Published: February 24, 2011
The sky is falling! The sky is falling!You know those Chicken Little weeks where it feels like every synaptic click in your head is like a sharp iron filing flying by you - or through you - on your personal sidewalk-race toward the end of the world? Well, last week was a lot like that, except vertical and horizontal and on a violently fast track. "Oh dear," you might have stroked your scarred arms while climbing out of fetal position on Saturday. "It could be worse. I could be Orlando Mayor Buddy Dyer."
That's right, even as the rest of us were staring in awe at the comet storm of political disappointments - most notably the abrupt Feb. 16 end of the high-speed rail saga, brought on by a certain governor whom nobody likes - Dyer and his gobble-neck were on a collision course with nearly all of his lofty ambitions. First came the continued run-off from the county's scathing assessment of the performing arts center project: assurances from the mayor that everything was going to be OK, some seeming acquiescence by county Mayor Teresa Jacobs that she might be able to make things OK, a trance-like pacing through his head that everything would indeed be OK, gobble. But then, with that wound yet to even scab over, Gov. Rick Scott rebuked the $2.4 billion for the Orlando-Tampa section of the mayor's beloved rail project, leading hizzoner Dyer once again to the e-mail machine with more blind assurances: "I remain committed to doing everything possible," he wrote; maybe Skeletor will reconsider; everything's going to be OK, gobble.
And only because insult loves a little bit of injury, Friday brought the Sentinel's breaking news that District 1 Commissioner Phil "Squinty" Diamond would be a likely mayoral foe in the coming 2012 municipal elections, meaning the fiscally conservative Democrat who has frequently drawn the mayor's ire would now be kicking a dying horse's (chicken's?) ass. "That's funny," we thought through our teeth. "We just asked Diamond that question on Tuesday." Also, while reporting for that very story which afforded us some time on the Diamond line (a little political piece out next week), we got vague - and slightly smug - clues from city staff that Diamond's announcement was probable, mostly followed by audible rolled eyes. Diamond's response to our direct query was something in the "no comment" vein, so we moved along. Thanks, Phil. We thought we had something special. Sigh.

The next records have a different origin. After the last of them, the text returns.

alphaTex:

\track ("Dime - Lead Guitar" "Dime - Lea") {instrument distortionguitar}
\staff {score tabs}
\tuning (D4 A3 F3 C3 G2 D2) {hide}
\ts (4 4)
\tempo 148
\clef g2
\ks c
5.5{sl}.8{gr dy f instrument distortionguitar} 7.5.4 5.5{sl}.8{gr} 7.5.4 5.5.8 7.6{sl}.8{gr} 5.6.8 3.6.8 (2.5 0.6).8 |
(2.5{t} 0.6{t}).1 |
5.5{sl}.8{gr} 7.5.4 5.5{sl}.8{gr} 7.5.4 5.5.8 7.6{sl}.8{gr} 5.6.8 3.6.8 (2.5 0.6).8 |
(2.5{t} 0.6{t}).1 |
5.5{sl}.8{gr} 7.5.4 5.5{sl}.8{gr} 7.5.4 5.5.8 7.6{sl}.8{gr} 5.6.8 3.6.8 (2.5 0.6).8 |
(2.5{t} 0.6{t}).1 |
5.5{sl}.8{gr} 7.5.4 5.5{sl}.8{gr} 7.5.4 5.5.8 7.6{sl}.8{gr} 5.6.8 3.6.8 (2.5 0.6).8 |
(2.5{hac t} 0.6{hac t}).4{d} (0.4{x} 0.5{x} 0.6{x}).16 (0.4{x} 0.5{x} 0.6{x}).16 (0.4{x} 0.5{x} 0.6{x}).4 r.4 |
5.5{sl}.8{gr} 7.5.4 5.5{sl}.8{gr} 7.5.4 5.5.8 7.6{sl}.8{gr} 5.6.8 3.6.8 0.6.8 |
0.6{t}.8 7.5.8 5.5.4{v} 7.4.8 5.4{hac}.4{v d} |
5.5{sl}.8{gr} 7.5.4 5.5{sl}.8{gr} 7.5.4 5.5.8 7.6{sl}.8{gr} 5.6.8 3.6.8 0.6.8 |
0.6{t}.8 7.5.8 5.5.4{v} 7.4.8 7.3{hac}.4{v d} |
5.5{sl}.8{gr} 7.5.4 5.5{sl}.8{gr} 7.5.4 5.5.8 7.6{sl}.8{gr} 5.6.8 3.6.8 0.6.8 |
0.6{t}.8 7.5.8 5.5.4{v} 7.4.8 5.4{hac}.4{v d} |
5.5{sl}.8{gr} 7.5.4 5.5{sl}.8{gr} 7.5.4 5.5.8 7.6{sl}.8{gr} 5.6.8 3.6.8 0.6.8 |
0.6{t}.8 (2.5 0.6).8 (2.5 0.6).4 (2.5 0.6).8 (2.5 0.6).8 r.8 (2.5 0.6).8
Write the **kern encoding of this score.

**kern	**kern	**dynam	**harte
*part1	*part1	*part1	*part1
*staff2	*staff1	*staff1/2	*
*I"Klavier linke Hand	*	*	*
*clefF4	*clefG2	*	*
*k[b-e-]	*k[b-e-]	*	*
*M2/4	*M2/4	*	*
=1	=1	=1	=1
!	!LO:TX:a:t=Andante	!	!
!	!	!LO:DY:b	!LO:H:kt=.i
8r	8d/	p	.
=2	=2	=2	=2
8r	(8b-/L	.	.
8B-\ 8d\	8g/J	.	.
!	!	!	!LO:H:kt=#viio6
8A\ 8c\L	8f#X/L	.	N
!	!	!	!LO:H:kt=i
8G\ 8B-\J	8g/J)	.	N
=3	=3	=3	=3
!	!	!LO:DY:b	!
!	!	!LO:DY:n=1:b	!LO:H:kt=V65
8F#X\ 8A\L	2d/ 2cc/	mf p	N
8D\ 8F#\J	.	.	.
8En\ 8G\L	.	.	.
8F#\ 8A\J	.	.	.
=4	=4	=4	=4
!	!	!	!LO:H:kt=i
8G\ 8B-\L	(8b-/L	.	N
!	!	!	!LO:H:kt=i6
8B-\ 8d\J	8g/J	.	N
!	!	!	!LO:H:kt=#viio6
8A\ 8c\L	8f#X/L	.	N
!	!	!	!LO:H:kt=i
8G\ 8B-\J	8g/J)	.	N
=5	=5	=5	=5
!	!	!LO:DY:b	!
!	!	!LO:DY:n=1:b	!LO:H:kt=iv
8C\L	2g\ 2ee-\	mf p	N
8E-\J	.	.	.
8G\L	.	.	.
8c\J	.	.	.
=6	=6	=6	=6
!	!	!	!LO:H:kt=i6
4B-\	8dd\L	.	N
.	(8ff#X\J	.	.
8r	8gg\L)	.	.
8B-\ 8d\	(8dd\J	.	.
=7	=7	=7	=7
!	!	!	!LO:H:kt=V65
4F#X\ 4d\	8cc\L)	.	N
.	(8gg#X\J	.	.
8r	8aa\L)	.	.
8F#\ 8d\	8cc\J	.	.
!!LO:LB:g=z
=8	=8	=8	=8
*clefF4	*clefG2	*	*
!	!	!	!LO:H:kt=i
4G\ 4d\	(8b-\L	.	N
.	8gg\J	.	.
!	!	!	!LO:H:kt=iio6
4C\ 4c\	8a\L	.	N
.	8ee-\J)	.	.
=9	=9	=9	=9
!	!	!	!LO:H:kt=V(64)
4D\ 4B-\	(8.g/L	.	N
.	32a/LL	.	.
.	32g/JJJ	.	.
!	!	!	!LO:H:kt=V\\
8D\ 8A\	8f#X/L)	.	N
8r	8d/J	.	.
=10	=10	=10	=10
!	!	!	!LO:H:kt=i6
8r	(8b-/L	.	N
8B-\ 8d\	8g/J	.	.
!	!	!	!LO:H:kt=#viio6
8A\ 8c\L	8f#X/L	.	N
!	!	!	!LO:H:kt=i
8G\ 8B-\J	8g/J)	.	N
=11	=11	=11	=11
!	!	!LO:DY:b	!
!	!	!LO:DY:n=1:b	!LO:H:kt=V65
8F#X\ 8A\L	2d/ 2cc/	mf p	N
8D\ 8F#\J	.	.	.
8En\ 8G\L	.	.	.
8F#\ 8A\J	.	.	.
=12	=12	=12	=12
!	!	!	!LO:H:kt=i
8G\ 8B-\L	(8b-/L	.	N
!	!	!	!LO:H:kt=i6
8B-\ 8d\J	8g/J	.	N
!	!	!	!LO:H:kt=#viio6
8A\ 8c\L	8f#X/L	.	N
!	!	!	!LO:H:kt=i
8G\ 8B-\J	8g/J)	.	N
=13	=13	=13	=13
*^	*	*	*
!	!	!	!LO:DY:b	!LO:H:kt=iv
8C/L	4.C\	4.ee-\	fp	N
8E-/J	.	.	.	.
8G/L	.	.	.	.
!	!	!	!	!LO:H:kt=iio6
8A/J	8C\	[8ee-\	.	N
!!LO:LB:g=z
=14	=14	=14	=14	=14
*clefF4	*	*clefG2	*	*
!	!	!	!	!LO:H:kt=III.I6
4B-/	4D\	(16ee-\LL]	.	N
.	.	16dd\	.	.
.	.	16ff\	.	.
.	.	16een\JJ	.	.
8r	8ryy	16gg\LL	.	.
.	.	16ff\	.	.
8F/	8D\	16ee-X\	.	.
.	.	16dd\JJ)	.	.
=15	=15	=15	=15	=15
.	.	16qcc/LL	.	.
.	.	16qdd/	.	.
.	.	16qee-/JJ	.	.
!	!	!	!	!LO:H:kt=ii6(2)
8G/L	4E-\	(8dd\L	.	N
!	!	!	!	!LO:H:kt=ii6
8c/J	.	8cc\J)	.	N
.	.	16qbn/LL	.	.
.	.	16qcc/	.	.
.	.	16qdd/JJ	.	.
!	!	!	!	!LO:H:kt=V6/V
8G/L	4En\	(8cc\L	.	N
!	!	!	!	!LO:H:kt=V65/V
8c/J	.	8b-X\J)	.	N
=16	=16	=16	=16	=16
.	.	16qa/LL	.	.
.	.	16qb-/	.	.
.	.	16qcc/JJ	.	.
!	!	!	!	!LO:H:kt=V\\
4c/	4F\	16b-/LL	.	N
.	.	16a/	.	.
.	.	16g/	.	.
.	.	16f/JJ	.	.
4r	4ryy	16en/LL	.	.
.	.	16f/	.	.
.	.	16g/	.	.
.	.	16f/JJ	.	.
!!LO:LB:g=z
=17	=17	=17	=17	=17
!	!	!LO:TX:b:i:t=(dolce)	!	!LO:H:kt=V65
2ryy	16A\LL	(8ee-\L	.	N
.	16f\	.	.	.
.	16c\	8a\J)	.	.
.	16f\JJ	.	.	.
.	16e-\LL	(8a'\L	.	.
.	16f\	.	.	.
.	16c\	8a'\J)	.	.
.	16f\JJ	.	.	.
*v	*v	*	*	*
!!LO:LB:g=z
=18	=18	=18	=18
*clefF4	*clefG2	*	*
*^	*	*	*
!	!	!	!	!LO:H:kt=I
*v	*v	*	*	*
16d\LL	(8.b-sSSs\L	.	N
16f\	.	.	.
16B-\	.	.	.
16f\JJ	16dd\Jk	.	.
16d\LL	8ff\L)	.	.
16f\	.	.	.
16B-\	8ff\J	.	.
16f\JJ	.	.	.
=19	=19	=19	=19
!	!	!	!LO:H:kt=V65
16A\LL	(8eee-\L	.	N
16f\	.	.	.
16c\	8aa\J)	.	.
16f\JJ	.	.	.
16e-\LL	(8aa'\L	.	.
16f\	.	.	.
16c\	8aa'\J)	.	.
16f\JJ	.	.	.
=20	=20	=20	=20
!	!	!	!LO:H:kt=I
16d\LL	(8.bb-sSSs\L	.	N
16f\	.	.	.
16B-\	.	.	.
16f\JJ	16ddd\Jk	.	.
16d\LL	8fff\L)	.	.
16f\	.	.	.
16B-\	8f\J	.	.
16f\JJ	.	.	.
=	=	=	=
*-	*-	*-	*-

It wasn't all for naught, however. Diamond did point us in the direction of his handy bathroom reading, the Feb. 14 issue of Forbes, where there was a little Orlando Magic puff-piece called "Orlando's New Magic Kingdom." If you read that piece at precisely the right angle, you can hear Alex Martins, Orlando Magic chief operating officer (and hair helmet), recount the whole 2006 venues deal as sort of a farce to get an arena built for Rich "Rich" DeVos on the public dime, devil (or DPAC) may care. "The DeVos family shouldn't be the face of the campaign," is the quote, followed by the story's author's paraphrasing, "so it wouldn't be billionaires begging taxpayers for money." According to a certain city source, the Magic hired pollsters to lobby commissioners with numbers showing public support for the arena with a performing arts center and without, an act that ultimately ended with Diamond being the lone "no" vote on the deal and, well, no performing arts center. Wait, you mean the whole thing was a sham? Yes. Also, Dyer's done. Shine on, you crazy Diamond. Shine on.